One may rightly wonder, if the teachings of a school of philosophy that was founded about 2300 years ago are still relevant today.
2300 years is a speck in evolutionary time and we as a species have not changed much. We still face the same problems, behave in the very same ways as back then. The only difference is a generally higher standard of living, longer life-expectancy, and superior technology in the background that makes life easier.
Humanities basic troubles and troubling behaviour have not changed. Just this morning, I came across this observation made by Emperor Marcus Aurelius:
Recognize the malice, cunning, and hypocrisy that power produces, and the peculiar ruthlessness often shown by people from ‘good families’.Marcus Aurelius
I assume most of you will not have to think very long to think of at least one family, who shamelessly use their power and influence to get their way.
It does not really matter if it is an illustrious, well connected family in your home town, or more prominent families acting on the world stage.
But this abuse of power can affect anyone who is not cautious. To just mention another example: A former politician in my home country of Germany who rose from a very humble background to supreme prominence is now reviled for smooching up to powerful CEOs and lobbyists and landing some very cushy jobs after ending his political career. I am not naming names and there are several to whom this description fits. The one I am thinking of is still alive.
The hypocrisy of some televangelists and other religious leaders, who of course are supposed to be extra-virtuous, is also legendary and only recently, there was a scandal highlighting all that is in the quote above.

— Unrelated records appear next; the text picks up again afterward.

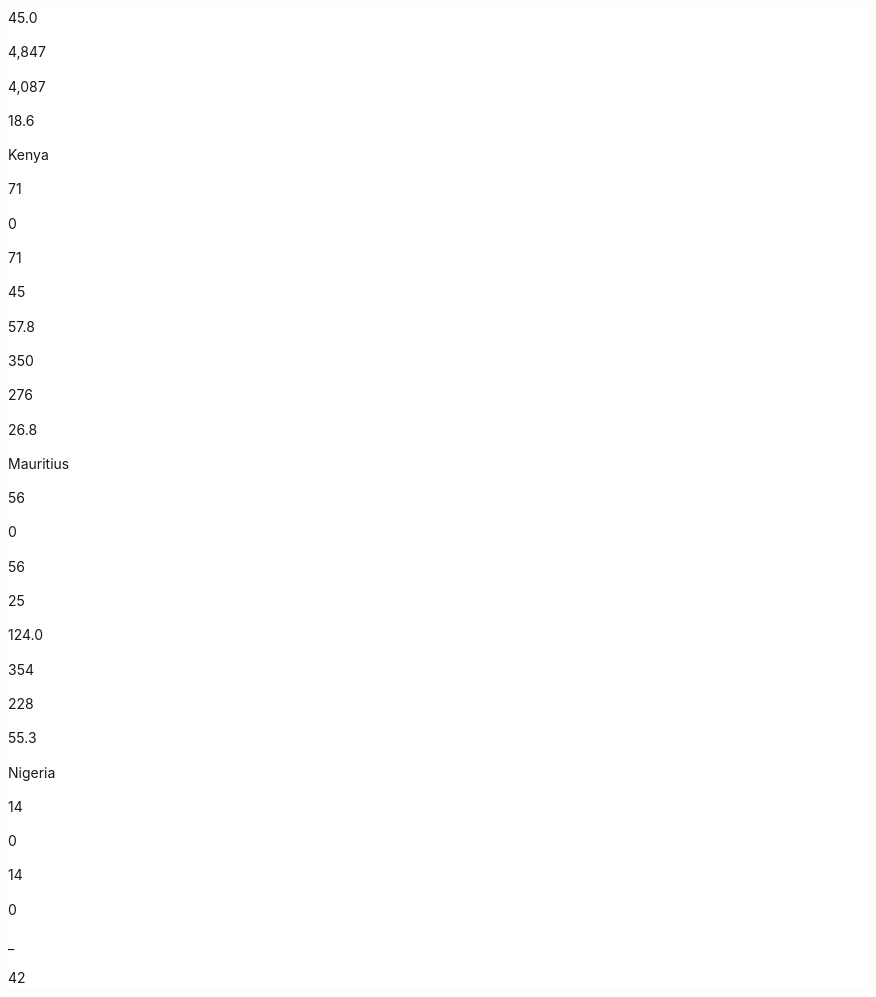 45.0
 
 
 
 
 
 
4,847
 
 
 
 
 
4,087
 
 
 
 
 
18.6
 
Kenya
 
71
 
0
 
71
 
45
 
57.8
 
350
 
276
 
26.8
 
Mauritius
 
56
 
0
 
56
 
25
 
124.0
 
354
 
228
 
55.3
 
Nigeria
 
14
 
0
 
14
 
0
 
_
 
42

What all those who are corrupted by their power lack is virtue.You can make the point that for some, power is a virtue-killer.
Therefor we have to be ever vigilant not to fall into the power trap. We may be humble and pleasant people as long as we have modest means, but as soon as we have influence and/or acquire wealth, we may well become selfish and act just like Marcus Aurelius observed. To avoid this, we have to continue living virtuous lives, no matter the circumstances.
The stoics practiced living as if they were poor from time to time. While it helps you appreciate the things you have and not crave for more, it also reminds you of the circumstances of the less fortunate and:
Leading an austere or modest life may well keep you from being corrupted.
But this is only to remind you. The key is, as stated, virtue. If you practice living by the stoic virtues of Wisdom, Justice, Temperance, and Courage, you will not fall prey to the “malice, cunning, and hypocrisy that power produces”, even if you are or become powerful. Instead, you will remain true to yourself, just like Marcus Aurelius was, and he was the most powerful man on the planet at the time.
We still have our base instincts left over from the ice age. We have not outgrown this legacy. We still crave more and more and more. Even if it destroys us, or the planet as we see now. It is still in our genes, the craving is natural. It helped us to keep alive in dire times, but now it can be our doom.
One day, we will have outgrown this craving, until then, we have Stoicism to guide our action and be an example to others.
Also, we should take courageous action, or simply take a stand against abuses of power when we witness them.
I know, this is asking a lot, but even when you cannot take action, you can still be an example by your own conduct.